**EXERCISE DESCRIPTION**. Show every line in the entries below where the word "height" appears.

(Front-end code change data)

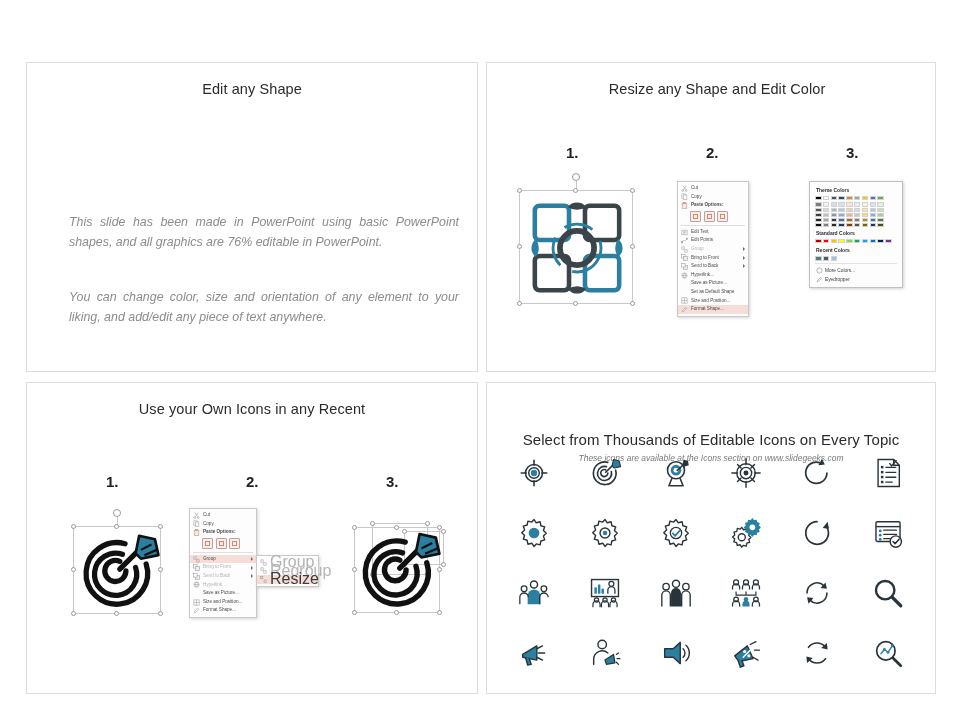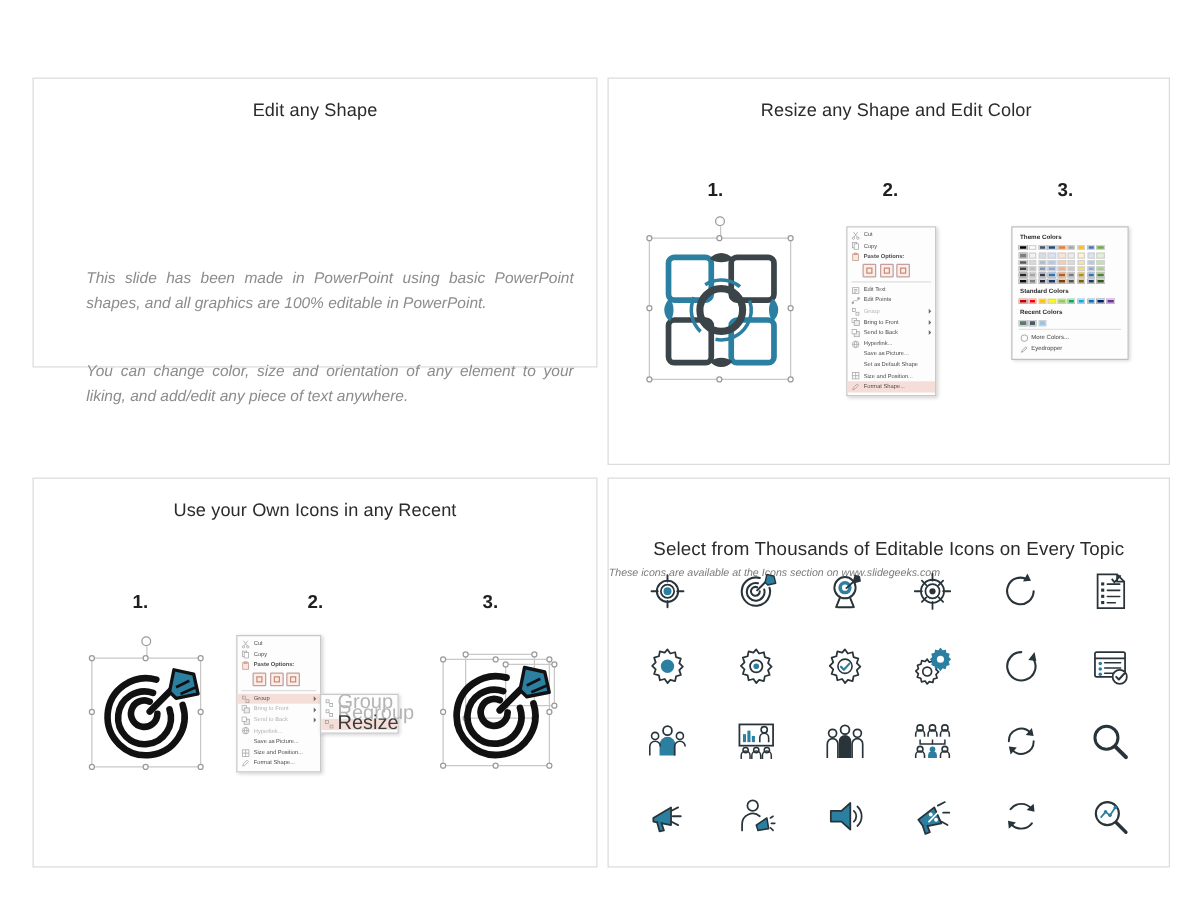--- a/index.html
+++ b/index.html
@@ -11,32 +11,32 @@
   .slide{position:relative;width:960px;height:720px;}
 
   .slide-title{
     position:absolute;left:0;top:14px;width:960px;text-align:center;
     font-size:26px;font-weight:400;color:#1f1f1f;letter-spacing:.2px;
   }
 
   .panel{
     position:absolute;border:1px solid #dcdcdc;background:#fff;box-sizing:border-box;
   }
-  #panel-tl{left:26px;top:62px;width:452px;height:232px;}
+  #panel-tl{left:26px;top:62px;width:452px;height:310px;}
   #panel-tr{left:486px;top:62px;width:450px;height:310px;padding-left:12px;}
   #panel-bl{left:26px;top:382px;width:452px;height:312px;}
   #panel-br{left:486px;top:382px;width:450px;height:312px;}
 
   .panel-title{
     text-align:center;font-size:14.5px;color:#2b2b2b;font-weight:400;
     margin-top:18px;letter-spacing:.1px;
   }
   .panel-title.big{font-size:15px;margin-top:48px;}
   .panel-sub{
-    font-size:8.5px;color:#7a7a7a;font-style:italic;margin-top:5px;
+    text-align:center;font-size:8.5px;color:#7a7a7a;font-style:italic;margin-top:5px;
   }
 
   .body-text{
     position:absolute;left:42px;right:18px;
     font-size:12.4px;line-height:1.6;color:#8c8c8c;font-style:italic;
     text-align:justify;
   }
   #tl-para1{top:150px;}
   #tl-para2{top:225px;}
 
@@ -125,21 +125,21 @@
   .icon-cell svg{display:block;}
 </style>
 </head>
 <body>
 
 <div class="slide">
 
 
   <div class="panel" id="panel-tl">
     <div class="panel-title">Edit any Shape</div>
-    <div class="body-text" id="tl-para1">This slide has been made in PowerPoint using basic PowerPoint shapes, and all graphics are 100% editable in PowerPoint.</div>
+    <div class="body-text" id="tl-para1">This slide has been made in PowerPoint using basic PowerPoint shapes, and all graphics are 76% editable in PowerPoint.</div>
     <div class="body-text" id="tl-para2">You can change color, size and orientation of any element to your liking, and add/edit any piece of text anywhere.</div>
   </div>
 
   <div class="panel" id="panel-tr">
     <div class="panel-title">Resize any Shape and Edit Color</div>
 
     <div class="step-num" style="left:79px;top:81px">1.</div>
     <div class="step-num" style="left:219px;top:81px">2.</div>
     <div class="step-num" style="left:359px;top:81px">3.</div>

**OUTPUT OF THE EXERCISE**.
   .slide{position:relative;width:960px;height:720px;}
-  #panel-tl{left:26px;top:62px;width:452px;height:232px;}
+  #panel-tl{left:26px;top:62px;width:452px;height:310px;}
   #panel-tr{left:486px;top:62px;width:450px;height:310px;padding-left:12px;}
   #panel-bl{left:26px;top:382px;width:452px;height:312px;}
   #panel-br{left:486px;top:382px;width:450px;height:312px;}
     font-size:12.4px;line-height:1.6;color:#8c8c8c;font-style:italic;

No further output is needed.